Right To Privacy Doesn't Survive After Death, Legal Heirs Can Administer Deceased's Digital Estate: Gujarat Court
A Civil Court in Gandhinagar has held that the right to privacy of a deceased person does not survive after their death and the legal heirs can administer the deceased's digital estate.In doing so the court held that "digital data" of a deceased party stored on Apple's 'iCloud account' constitutes a valuable digital asset forming part of the deceased's estate, which would fall...
A Civil Court in Gandhinagar has held that the right to privacy of a deceased person does not survive after their death and the legal heirs can administer the deceased's digital estate.

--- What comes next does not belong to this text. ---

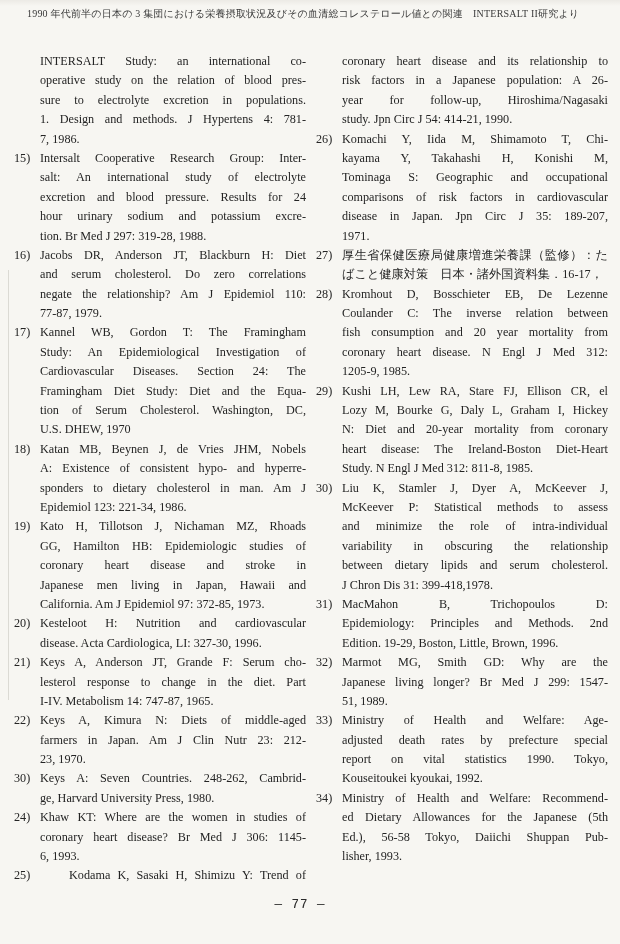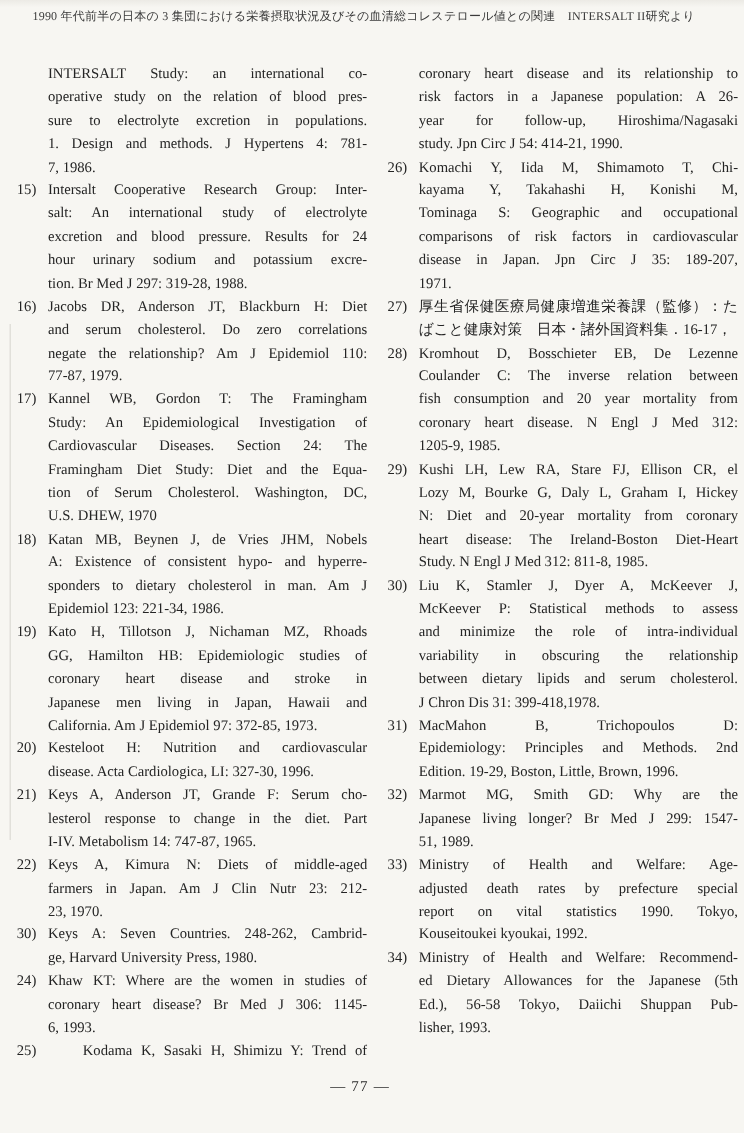"INTERSALT Study: an international co-" .columns { gap: 17px -> 10px }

In doing so the court held that "digital data" of a deceased party stored on Apple's 'iCloud account' constitutes a valuable digital asset forming part of the deceased's estate, which would fall under administration under the Indian Succession Act.
The petitioners— deceased's wife and daughter had approached the court seeking that it may recognize that the digital data stored in the Apple iCloud account of the deceased constitutes a valuable digital asset forming part of his estate, capable of administration under the Indian Succession Act. They had further sought Grant Letters of Administration in favour of the Petitioners authorizing them to administer the estate of the Deceased, including the digital estate and iCloud data.
3rd Additional Senior Civil Judge Himanushu Choudhary in his order said:
"This Court is of the considered opinion that the right to privacy, being an inherently personal right, does not survive the death of the individual, as clarified by the Supreme Court in Justice K.S. Puttaswamy v. C.M.A. No. 17/2026 (Order) Page No. 13 of 15 Union of India (2017).
Applying the maxim actio personalis moritur cum persona, no claim in respect of the right to privacy of the Deceased can be sustained so as to obstruct the lawful heirs from administering his digital estate. Furthermore, in the absence of a nominee appointed by the Deceased under Section 14 of the Digital Personal Data Protection Act, 2023, the rights relating to the management and access of the Deceased's digital data logically devolve upon the legal heirs, who step into the position of the data principal for the limited purpose of administering the estate".
The deceased died intestate on 24.04.2025 in Gandhinagar without executing any Will or testamentary instrument. He was survived by two Class-I legal heirs, his wife and daughter the petitioners. He was the lawful owner and sole user of an Apple iPhone 13 Pro Max, wherein the petitioners argued that the phone's iCloud account contains valuable personal data of emotional, sentimental and practical significance to the Petitioners, including photographs, videos, documents, voice notes and contact lists.
The Petitioners approached Apple seeking access to and recovery of the Deceased's digital estate. Apple communicated that it can facilitate password/security reset to permit access to the iCloud account data, but stated that it has no means to retrieve data stored solely on the physical device.
Apple further stipulated that the requester must be the duly appointed administrator or legal personal representative of the Deceased's estate, supported by a court order containing specific declarations.
Holding that digital data on iCloud forms part of the estate which can be administered under the Indian Succession Act the court appointed Petitioner No. 2-the deceased's daughter as the Administrator of the estate.
It directed Apple Distribution International Limited and/or its affiliates to assist the Administrator in recovery of the Deceased's data and to provide assistance, to the extent technically feasible, in recovery of any locally stored data on the physical device.